**Exercise instructions**
Wherever a line in the material contains the word "down", copy that line.
-------- Provided material --------
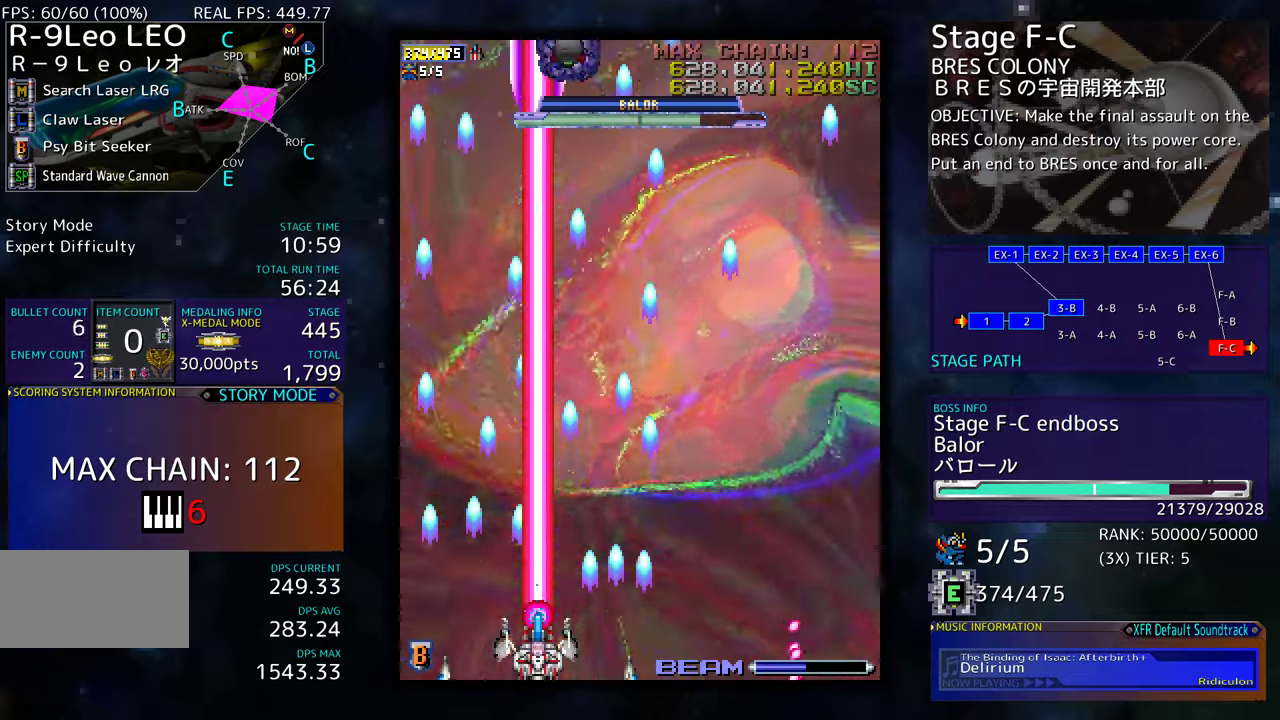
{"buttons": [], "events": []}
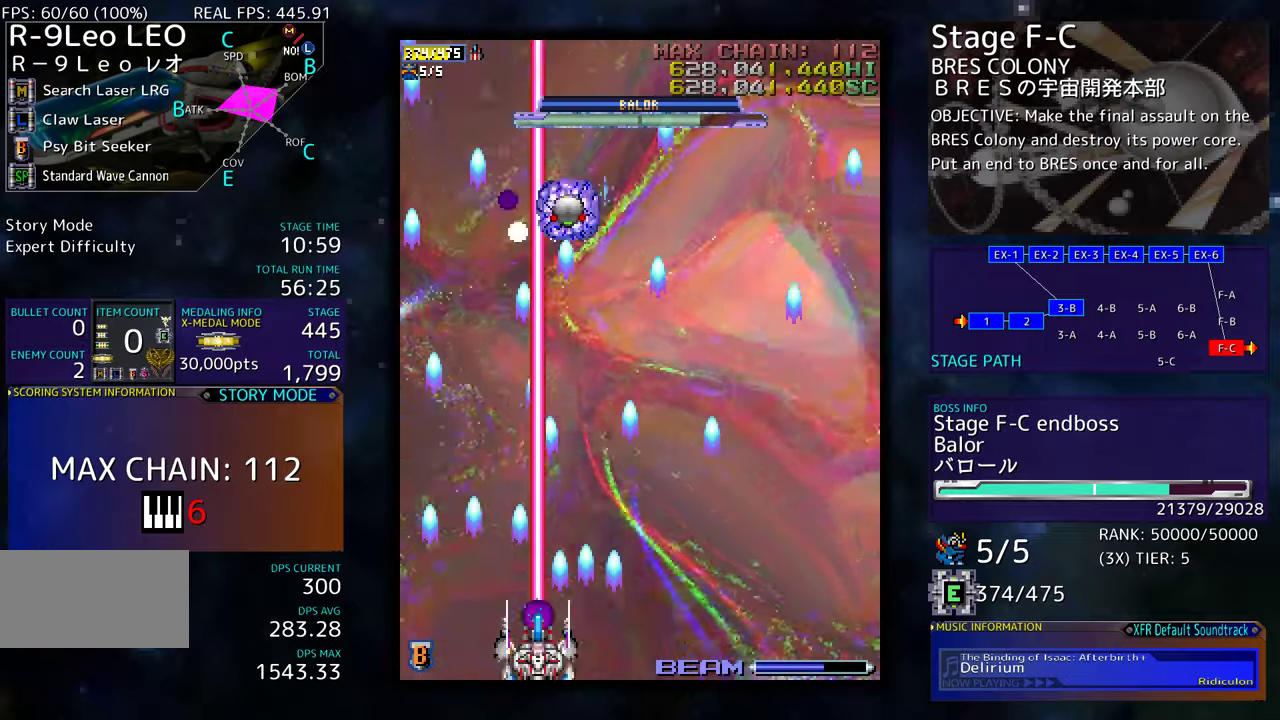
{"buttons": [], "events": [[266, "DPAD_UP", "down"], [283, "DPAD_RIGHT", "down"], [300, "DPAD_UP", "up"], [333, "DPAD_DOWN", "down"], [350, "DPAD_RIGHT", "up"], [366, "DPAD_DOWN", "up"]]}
--------
-------- Provided material --------
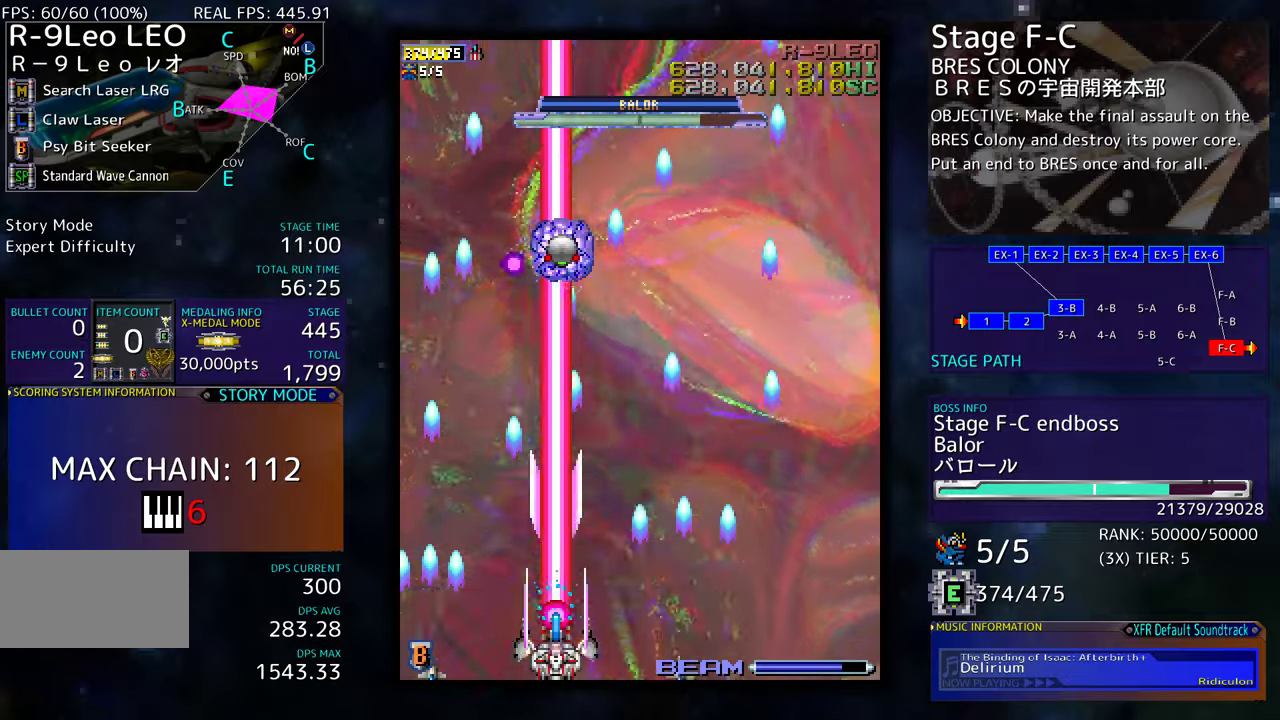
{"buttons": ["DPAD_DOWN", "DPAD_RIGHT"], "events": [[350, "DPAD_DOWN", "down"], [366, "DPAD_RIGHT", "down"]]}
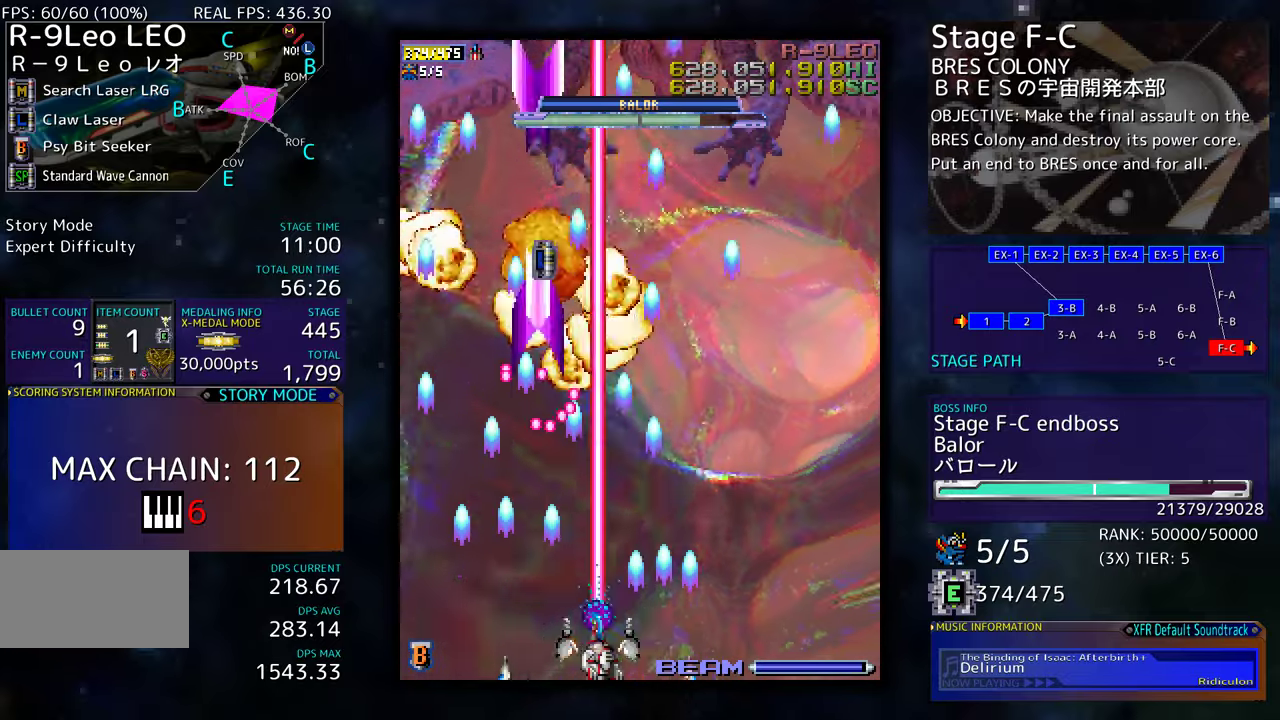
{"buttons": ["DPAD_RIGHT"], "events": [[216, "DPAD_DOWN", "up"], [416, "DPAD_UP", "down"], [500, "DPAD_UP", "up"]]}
--------
**Solution to the problem**
{"buttons": [], "events": [[266, "DPAD_UP", "down"], [283, "DPAD_RIGHT", "down"], [300, "DPAD_UP", "up"], [333, "DPAD_DOWN", "down"], [350, "DPAD_RIGHT", "up"], [366, "DPAD_DOWN", "up"]]}
{"buttons": ["DPAD_DOWN", "DPAD_RIGHT"], "events": [[350, "DPAD_DOWN", "down"], [366, "DPAD_RIGHT", "down"]]}
{"buttons": ["DPAD_RIGHT"], "events": [[216, "DPAD_DOWN", "up"], [416, "DPAD_UP", "down"], [500, "DPAD_UP", "up"]]}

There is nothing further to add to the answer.